As Janssen moves it toward clinical trials in either Crohn’s disease or ulcerative colitis, Vedanta will turn to other as-yet-undisclosed programs, said David Steinberg and Bernat Olle, the two PureTech people who built Vedanta. During our 30-minute conversation, the pair received congratulations on the deal from a couple passers-by, including Forma Therapeutics CEO Steve Tregay. But Steinberg is ready to step aside and work on other PureTech projects; a search for a new CEO is underway. Olle, the chief operating officer, will stay with the microbiome company.
—Pfizer’s Dolsten contemplates bugs. J&J has been the most aggressive pharma company in the microbiome space, but Pfizer (NYSE: PFE) also has a research deal around the role of the gut microbiome in obesity with South San Francisco, CA-based Second Genome (which also had clinical news to share this week).
When asked about Pfizer’s approach to the microbiome, head of worldwide research and development Mikael Dolsten chose his words carefully: “In the longer term, understanding the interplay between the microbiome and human tissues will be important, but we see it more on a longer time horizon.”
Dolsten said it was still “very early days” for the Second Genome collaboration. “It’s still about collecting data and trying to understand correlations.”
Any there any other programs inside Pfizer? “Pilot explorations. If you look at our small molecules, antibodies, vaccines and even gene therapy, and precision delivery of drugs to the brain, beyond that comes the microbiome given its complexity.”

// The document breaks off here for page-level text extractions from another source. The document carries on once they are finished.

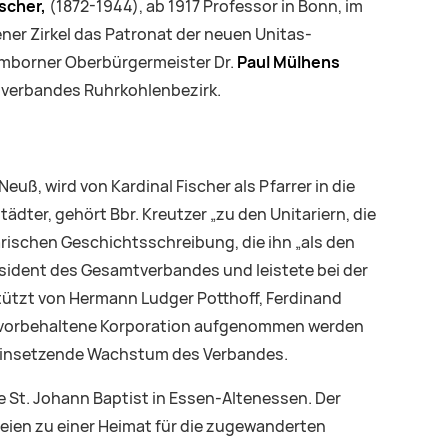
scher,
(1872-1944), ab 1917 Professor in Bonn, im
er Zirkel das Patronat der neuen Unitas-
Hamborner Oberbürgermeister Dr.
Paul Mülhens
sverbandes Ruhrkohlenbezirk.
euß, wird von Kardinal Fischer als Pfarrer in die
dter, gehört Bbr. Kreutzer „zu den Unitariern, die
arischen Geschichtsschreibung, die ihn „als den
äsident des Gesamtverbandes und leistete bei der
ützt von Hermann Ludger Potthoff, Ferdinand
gen vorbehaltene Korporation aufgenommen werden
n einsetzende Wachstum des Verbandes.
 St. Johann Baptist in Essen-Altenessen. Der
ien zu einer Heimat für die zugewanderten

Second Genome is developing small molecules. Seres Health is producing bacterial spores. Vedanta has handed to Janssen a live bacterial cocktail. What does Pfizer think is the best kind of material to treat microbiome-related disease? “I expect the microbiome landscape will evolve with a continuum of small and large molecules and complex organisms,” Dolsten said. “But if you had to choose you’d always prefer for the patient the most simple, well controlled product.”